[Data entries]

'''

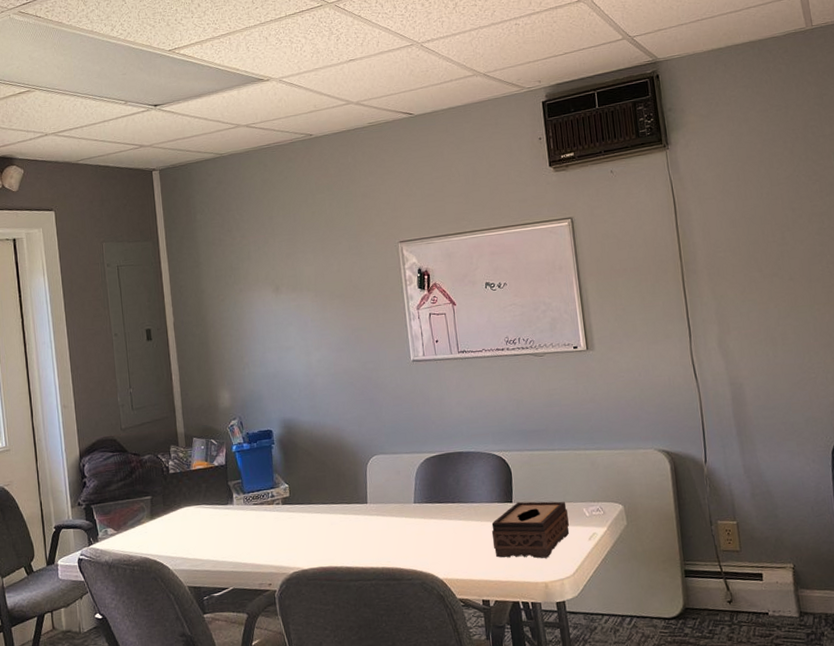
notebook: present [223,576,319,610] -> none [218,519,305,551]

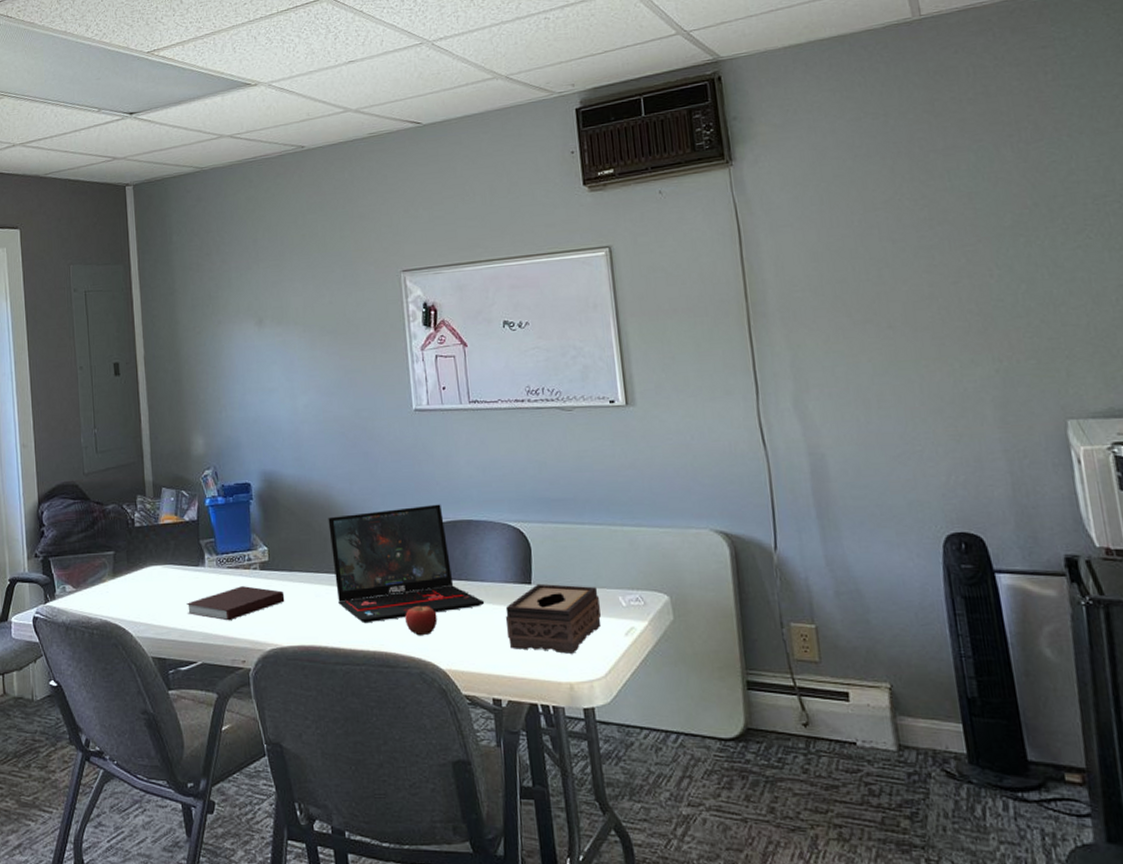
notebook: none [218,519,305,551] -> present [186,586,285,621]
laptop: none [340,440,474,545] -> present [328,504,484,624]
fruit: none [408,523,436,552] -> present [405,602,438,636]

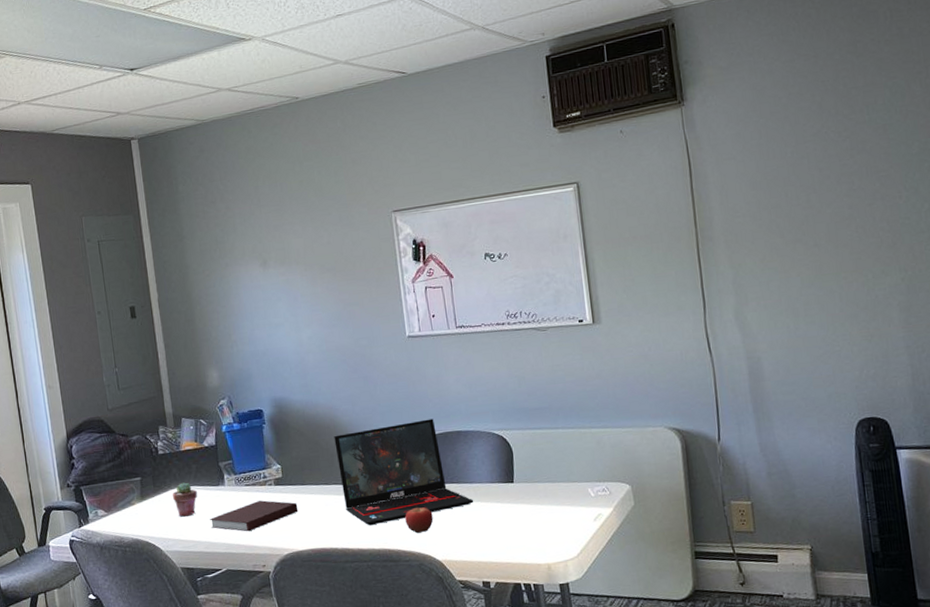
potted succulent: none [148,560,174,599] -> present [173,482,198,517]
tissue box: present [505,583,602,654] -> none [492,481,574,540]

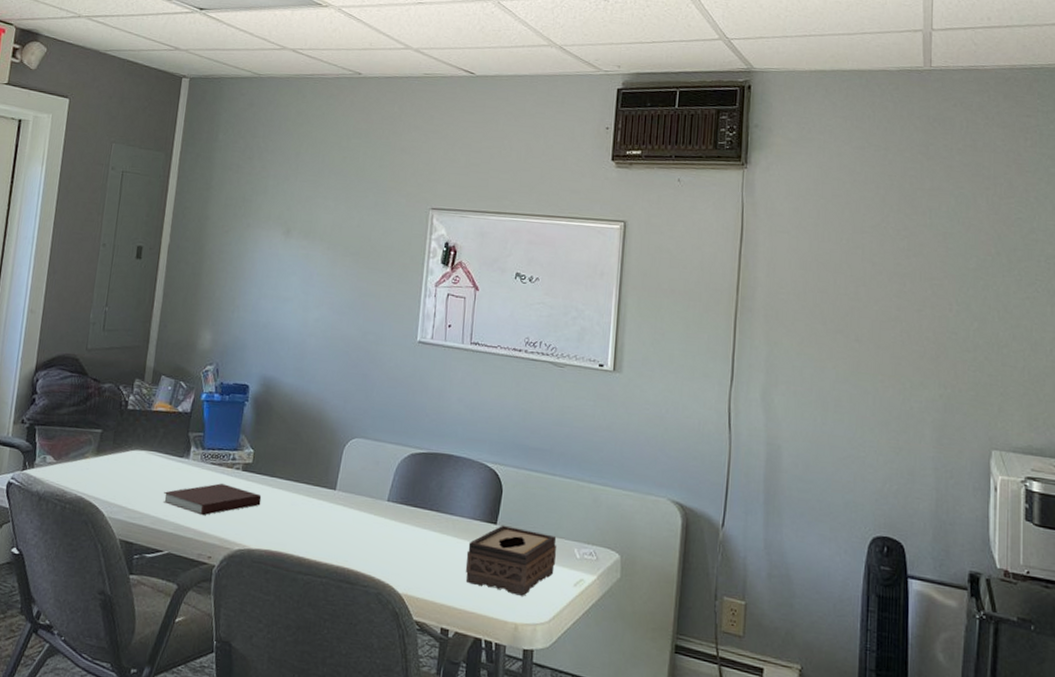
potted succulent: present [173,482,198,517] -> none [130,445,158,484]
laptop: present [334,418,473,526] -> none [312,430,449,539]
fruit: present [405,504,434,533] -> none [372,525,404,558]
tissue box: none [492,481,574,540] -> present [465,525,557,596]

'''

→ Work to complete
All of the data should be returned word for word, with each picture left out.

→ Solved exercise
notebook: present [223,576,319,610] -> none [218,519,305,551]

notebook: none [218,519,305,551] -> present [186,586,285,621]
laptop: none [340,440,474,545] -> present [328,504,484,624]
fruit: none [408,523,436,552] -> present [405,602,438,636]

potted succulent: none [148,560,174,599] -> present [173,482,198,517]
tissue box: present [505,583,602,654] -> none [492,481,574,540]

potted succulent: present [173,482,198,517] -> none [130,445,158,484]
laptop: present [334,418,473,526] -> none [312,430,449,539]
fruit: present [405,504,434,533] -> none [372,525,404,558]
tissue box: none [492,481,574,540] -> present [465,525,557,596]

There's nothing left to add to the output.